Ensuring wall_to_monotonic is not positive breaks use case

Rick Ratzel Wed, 05 Sep 2018 14:06:29 -0700

Hello,

We have a use case that was broken by the commit e1d7ba873555 (time: Always 
make sure wall_to_monotonic isn't positive).  We've been reverting the commit 
in our builds, but we'd greatly prefer a solution consistent with the mainline. 
 We also think our use case isn't unique to us, and may become more common in 
the near future.

Our use case is as follows: we have devices that have no notion of traceable
time and often boot up with a time value of 0 (the Epoch). These devices are
networked and share time using protocols such as IEEE 1588 (PTP) or IEEE
802.1AS. These protocols involve automatically electing a device to act as the
source of time for all other devices on the network (the "grandmaster" in PTP
speak) to transmit its time to the other "slave" devices. This common shared
time is used as a means to synchronize I/O operations across all devices to
create a distributed measurement or control system. The devices often
interoperate with other 3rd party devices that also share time using the same
protocol, and may also boot up with a time very near the Epoch. We have no
control over the 3rd party devices and cannot change the time that they boot up
with, or the standardized algorithm they use to elect a common grandmaster.

#### Task brief
Return the full wall_to_monotonic message above unchanged, from its subject line through its last sentence.

#### Material provided
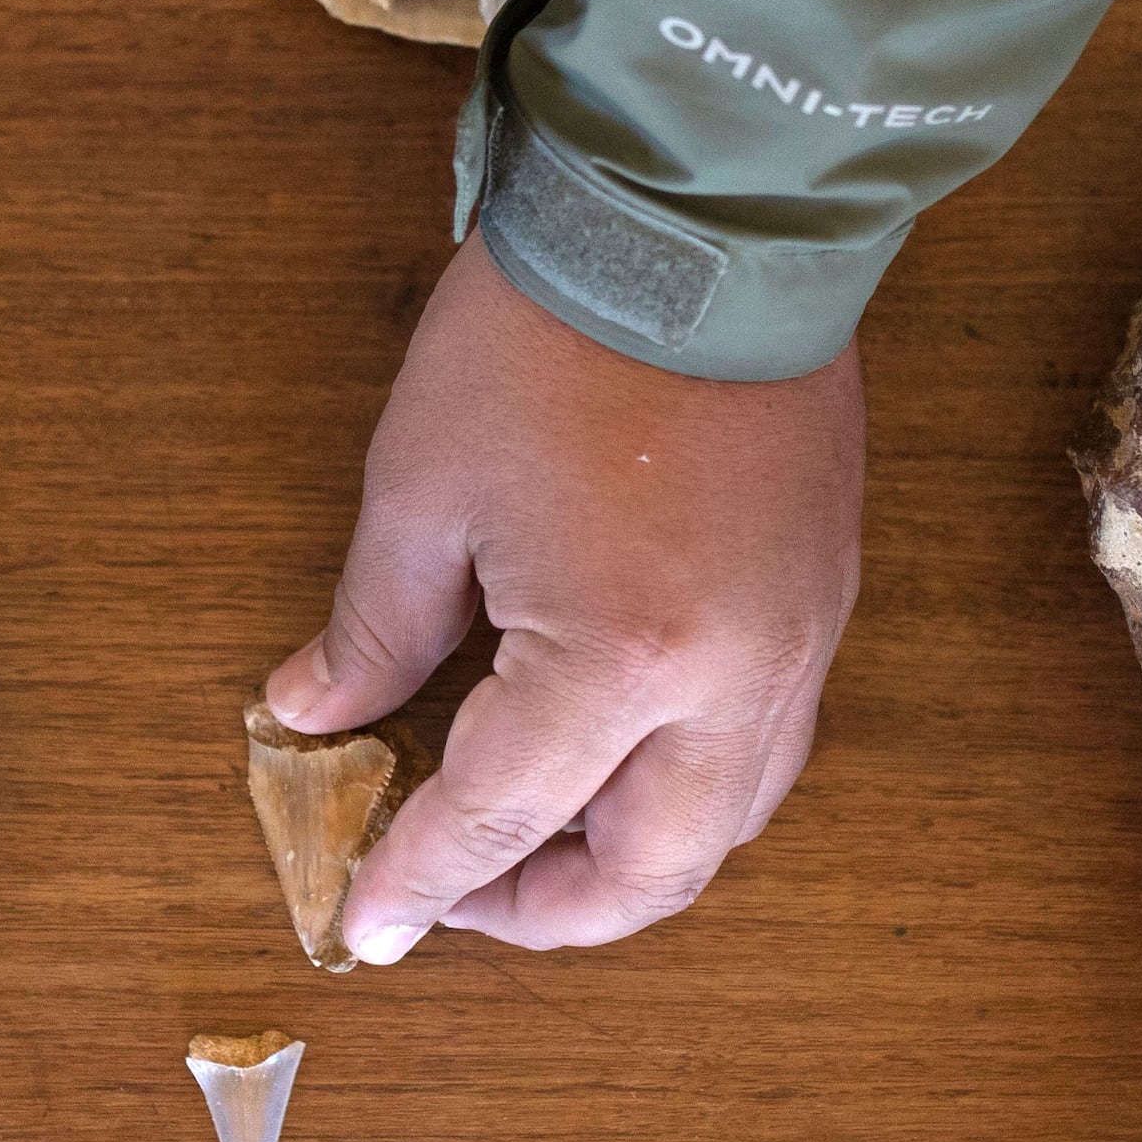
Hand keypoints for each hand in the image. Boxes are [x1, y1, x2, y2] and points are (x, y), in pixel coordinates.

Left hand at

#### Solution to the problem
Ensuring wall_to_monotonic is not positive breaks use case

Rick Ratzel Wed, 05 Sep 2018 14:06:29 -0700

Hello,

We have a use case that was broken by the commit e1d7ba873555 (time: Always 
make sure wall_to_monotonic isn't positive).  We've been reverting the commit 
in our builds, but we'd greatly prefer a solution consistent with the mainline. 
 We also think our use case isn't unique to us, and may become more common in 
the near future.

Our use case is as follows: we have devices that have no notion of traceable
time and often boot up with a time value of 0 (the Epoch). These devices are
networked and share time using protocols such as IEEE 1588 (PTP) or IEEE
802.1AS. These protocols involve automatically electing a device to act as the
source of time for all other devices on the network (the "grandmaster" in PTP
speak) to transmit its time to the other "slave" devices. This common shared
time is used as a means to synchronize I/O operations across all devices to
create a distributed measurement or control system. The devices often
interoperate with other 3rd party devices that also share time using the same
protocol, and may also boot up with a time very near the Epoch. We have no
control over the 3rd party devices and cannot change the time that they boot up
with, or the standardized algorithm they use to elect a common grandmaster.